__Objective__: Pick out each line of the data that contains the word "liver", and copy those lines.

__Data to use__:
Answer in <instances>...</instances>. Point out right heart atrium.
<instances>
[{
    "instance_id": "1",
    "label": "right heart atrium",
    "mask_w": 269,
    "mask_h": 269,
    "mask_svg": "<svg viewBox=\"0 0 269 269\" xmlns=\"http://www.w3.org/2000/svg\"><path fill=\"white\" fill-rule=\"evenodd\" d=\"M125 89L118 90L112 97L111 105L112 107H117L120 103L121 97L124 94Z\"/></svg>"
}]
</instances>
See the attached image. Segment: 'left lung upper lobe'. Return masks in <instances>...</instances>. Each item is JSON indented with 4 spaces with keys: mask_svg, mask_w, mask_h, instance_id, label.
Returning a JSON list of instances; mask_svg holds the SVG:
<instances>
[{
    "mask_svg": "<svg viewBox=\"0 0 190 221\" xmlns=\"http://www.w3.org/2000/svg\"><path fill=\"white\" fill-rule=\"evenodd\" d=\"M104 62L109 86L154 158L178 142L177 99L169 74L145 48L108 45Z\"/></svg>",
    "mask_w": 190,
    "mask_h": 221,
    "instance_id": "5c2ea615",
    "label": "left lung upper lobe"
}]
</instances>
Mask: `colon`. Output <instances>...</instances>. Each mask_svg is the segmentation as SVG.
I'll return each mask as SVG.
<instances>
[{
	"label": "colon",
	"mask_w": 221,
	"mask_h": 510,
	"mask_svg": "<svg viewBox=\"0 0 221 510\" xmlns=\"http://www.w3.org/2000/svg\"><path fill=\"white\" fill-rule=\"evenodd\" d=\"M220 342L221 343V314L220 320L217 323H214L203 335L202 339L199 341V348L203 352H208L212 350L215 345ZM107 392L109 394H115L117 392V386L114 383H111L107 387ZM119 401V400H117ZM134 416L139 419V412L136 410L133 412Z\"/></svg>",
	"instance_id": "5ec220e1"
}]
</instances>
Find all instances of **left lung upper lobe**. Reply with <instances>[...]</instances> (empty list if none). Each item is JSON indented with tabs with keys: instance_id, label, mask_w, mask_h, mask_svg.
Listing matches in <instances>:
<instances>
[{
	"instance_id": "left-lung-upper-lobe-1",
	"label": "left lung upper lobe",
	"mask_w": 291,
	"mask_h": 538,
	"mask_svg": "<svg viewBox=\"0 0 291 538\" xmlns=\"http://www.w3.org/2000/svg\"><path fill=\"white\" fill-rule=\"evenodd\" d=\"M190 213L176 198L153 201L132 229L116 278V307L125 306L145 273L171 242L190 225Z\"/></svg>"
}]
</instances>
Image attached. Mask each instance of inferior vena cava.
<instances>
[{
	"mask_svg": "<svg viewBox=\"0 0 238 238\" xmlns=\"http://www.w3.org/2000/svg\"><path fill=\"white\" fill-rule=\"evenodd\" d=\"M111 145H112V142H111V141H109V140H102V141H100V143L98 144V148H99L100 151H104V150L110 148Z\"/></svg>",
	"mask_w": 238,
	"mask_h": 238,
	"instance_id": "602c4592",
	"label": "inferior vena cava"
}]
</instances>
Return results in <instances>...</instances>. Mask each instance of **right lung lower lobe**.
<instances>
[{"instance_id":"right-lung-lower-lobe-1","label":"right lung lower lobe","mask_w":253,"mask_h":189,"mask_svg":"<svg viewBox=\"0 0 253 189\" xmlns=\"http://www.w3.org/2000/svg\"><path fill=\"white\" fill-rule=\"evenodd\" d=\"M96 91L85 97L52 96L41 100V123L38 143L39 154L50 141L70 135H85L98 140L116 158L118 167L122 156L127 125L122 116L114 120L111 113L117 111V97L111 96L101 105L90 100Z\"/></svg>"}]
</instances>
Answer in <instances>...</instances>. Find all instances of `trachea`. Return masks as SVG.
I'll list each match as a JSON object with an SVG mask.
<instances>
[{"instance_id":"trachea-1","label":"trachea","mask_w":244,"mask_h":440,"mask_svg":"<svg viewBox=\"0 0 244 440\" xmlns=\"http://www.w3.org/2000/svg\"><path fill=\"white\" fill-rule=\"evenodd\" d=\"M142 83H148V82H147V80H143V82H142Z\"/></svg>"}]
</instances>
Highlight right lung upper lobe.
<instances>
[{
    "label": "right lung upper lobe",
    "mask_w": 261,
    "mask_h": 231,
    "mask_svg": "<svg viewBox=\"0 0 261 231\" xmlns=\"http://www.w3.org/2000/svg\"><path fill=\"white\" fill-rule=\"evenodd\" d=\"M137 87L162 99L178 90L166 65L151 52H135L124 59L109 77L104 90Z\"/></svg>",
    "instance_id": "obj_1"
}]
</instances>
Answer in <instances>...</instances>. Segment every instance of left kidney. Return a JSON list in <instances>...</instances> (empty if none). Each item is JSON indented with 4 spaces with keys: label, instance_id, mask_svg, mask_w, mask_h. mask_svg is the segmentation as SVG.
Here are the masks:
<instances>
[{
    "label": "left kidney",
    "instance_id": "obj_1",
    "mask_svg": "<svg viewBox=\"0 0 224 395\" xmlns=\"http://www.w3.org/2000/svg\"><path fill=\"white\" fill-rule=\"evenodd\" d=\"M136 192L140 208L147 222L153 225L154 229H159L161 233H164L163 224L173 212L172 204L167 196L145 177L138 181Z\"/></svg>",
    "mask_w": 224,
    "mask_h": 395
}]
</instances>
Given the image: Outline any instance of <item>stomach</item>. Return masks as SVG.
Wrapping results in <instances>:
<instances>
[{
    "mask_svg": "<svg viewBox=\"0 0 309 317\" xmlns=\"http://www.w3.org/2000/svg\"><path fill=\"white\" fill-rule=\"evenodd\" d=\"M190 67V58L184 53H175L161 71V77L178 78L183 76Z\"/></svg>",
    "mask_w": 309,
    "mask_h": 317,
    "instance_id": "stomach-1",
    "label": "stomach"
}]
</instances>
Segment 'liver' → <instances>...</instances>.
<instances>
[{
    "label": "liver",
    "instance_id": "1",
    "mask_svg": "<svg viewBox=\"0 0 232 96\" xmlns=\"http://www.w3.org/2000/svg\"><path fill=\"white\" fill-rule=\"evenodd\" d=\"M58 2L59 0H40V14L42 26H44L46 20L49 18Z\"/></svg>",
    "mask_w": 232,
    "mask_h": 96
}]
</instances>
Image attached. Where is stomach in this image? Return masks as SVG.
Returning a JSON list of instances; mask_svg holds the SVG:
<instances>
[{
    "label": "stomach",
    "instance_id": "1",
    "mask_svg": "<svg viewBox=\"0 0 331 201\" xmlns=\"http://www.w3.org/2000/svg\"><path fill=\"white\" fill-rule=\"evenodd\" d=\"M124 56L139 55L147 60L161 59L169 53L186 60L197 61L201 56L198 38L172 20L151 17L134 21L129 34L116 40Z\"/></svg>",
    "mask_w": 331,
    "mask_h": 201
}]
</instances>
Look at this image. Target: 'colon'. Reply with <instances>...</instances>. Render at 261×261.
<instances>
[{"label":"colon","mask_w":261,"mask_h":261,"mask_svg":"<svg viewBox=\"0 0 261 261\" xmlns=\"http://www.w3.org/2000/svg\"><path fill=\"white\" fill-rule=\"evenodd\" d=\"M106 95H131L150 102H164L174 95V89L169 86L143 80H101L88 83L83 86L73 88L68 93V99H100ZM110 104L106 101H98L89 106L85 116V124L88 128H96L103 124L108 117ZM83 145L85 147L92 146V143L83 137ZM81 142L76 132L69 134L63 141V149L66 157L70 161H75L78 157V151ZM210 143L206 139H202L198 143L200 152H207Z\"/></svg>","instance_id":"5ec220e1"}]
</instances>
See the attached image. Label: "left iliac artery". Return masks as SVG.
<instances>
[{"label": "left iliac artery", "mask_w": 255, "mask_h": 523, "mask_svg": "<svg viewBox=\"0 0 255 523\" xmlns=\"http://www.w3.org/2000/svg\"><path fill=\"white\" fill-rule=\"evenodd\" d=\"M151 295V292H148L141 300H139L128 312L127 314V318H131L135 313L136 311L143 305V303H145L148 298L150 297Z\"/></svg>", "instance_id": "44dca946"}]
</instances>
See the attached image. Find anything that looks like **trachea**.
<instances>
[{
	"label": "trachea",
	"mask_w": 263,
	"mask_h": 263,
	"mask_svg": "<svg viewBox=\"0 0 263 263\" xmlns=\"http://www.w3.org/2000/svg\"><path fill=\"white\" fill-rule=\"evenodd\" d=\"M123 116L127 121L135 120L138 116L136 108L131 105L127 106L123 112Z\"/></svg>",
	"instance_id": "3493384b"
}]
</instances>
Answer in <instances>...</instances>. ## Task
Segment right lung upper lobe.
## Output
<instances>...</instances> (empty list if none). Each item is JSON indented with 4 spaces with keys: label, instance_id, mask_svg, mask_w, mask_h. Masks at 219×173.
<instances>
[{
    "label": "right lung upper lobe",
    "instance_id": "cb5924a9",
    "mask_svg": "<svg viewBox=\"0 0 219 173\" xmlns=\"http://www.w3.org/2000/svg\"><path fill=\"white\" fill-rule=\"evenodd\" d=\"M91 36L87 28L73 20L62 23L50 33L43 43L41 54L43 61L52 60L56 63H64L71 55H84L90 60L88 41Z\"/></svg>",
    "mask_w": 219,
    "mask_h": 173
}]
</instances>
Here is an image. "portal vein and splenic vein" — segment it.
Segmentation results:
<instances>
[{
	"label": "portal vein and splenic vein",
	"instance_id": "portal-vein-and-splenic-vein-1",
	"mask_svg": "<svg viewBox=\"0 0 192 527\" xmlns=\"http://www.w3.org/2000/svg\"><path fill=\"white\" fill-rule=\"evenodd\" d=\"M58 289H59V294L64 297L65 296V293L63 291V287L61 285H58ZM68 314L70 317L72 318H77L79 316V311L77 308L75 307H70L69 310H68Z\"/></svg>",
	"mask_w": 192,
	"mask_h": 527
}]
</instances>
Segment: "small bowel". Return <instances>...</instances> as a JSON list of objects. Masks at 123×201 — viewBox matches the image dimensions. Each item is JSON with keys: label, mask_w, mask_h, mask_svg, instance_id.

__Correct result__:
Segment 'liver' → <instances>...</instances>.
    "label": "liver",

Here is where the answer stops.